I don't believe you ever stop loving anyone you ever really loved. You have them there like money in the bank just because you loved them and held them in your arms or dreamed you did. You can forget a lot of things in life, but not that honey to end all honeys.
ELLEN GILCHRIST
A Dangerous Age
Those who are gone, you have. Those who departed loving you, love you still; and you love them always. They are not really gone, those dear hearts and true; they are only gone into the next room; and you will presently get up and follow them, and yonder door will close upon you, and you will be no more seen.
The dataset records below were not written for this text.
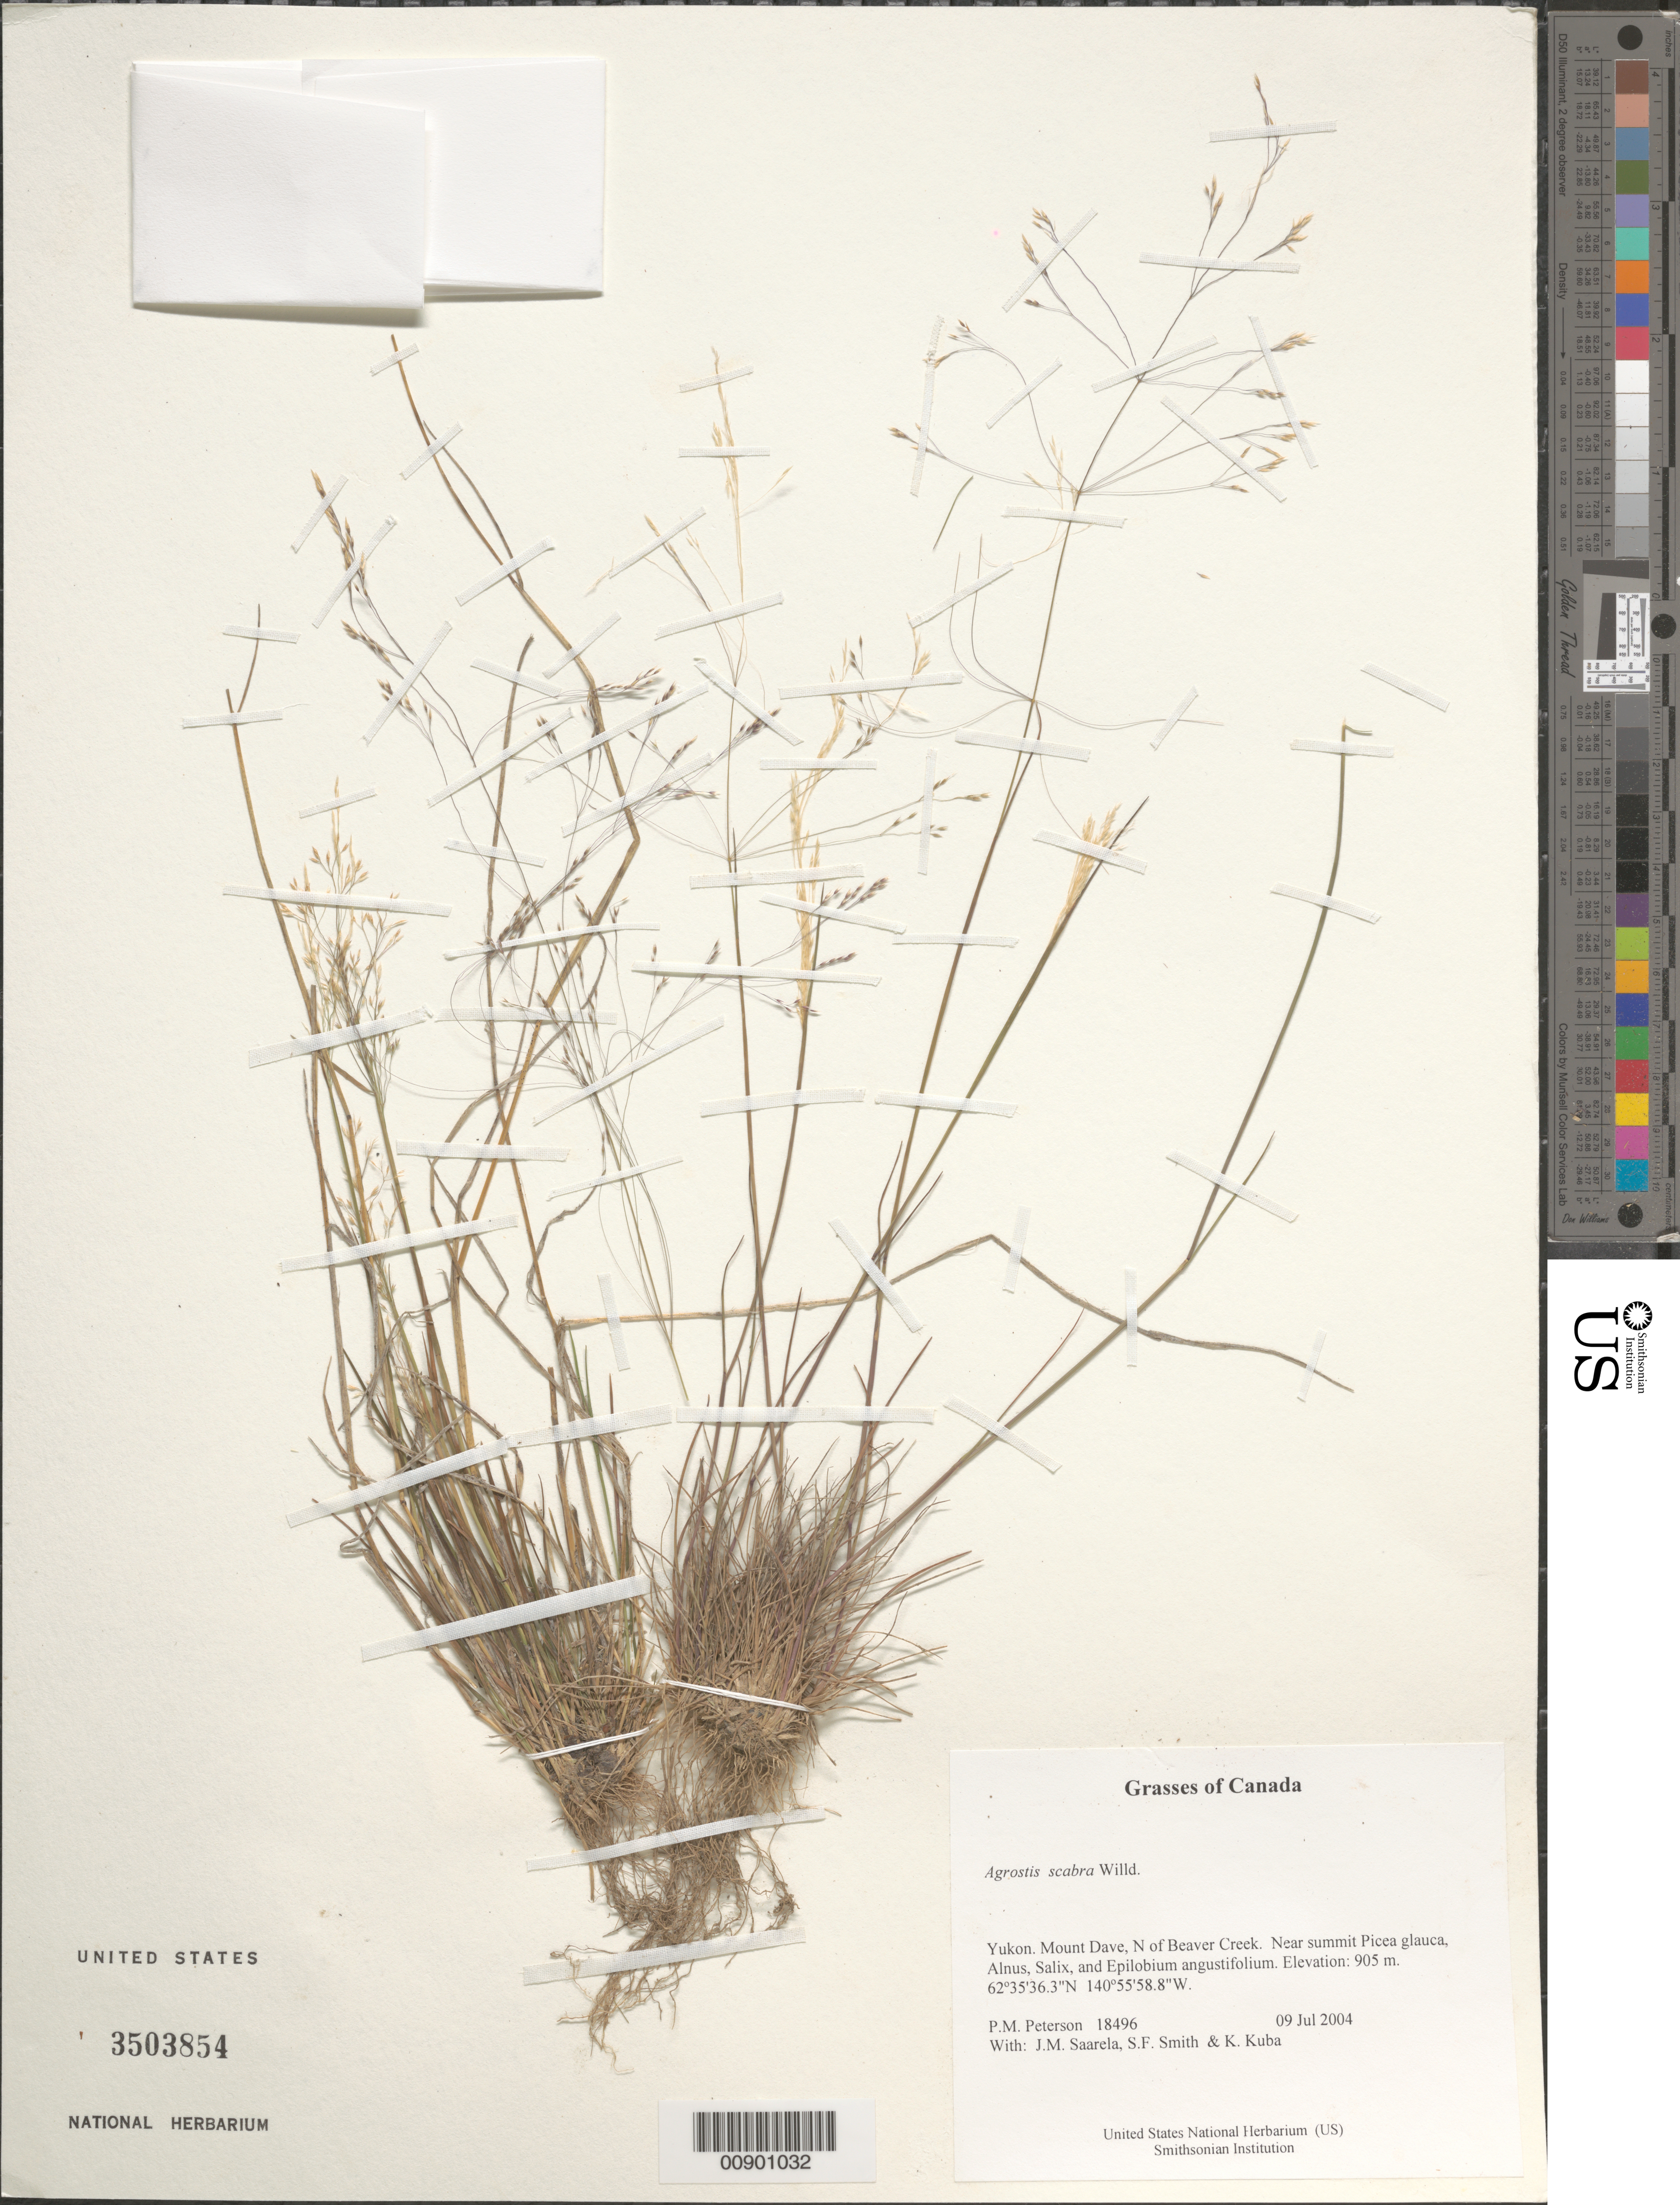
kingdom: Plantae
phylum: Tracheophyta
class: Liliopsida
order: Poales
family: Poaceae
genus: Agrostis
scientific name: Agrostis scabra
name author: Willd.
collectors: P. M. Peterson, J. Saarela, S.F. Smith & K. Kuba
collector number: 18496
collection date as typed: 09 Jul 2004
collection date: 2004-07-09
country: Canada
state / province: Yukon Territory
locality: Mount Dave, N of Beaver Creek. Near summit Picea glauca, Alnus, Salix, and Epilobium angustifolium.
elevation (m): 905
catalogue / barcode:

WILLIAM MAKEPEACE THACKERAY
Roundabout Papers
I will love you as the iceberg loves the ship, and the passengers love the lifeboat and the lifeboat loves the teeth of the sperm whale, and the sperm whale loves the flavor of naval uniforms.
DANIEL HANDLER
as Lemony Snicket, The Beatrice Letters
Love renders the proud humble, and tames the fierce; it is at once the most and the least selfish of all passions; for, whilst it would engross the being on whom it is lavished, it will make any sacrifice, or undergo any privation, to insure the comfort of her it would possess.
CHARLES WILLIAM DAY
The Maxims, Experiences, and Observations of Agogos
Her heart consenteth before her lips say: Yea; and in this interval lieth her Paradise; wherefore she would prolong it.
GELETT BURGESS
The Maxims of Methuselah
Love is a volcano, the crater of which no wise man will approach too nearly, lest ... he should be swallowed up.
CHARLES CALEB COLTON
Lacon
Charles Caleb Colton (1777 - 1832) was an English cleric and writer. His books, including collections of epigrammatic aphorisms and short essays on conduct, though now almost forgotten, had a phenomenal popularity in their day.
Love is not like the echo, which returneth only what is given; but, rather, like the pump, which returneth by the pail what it received by the pint.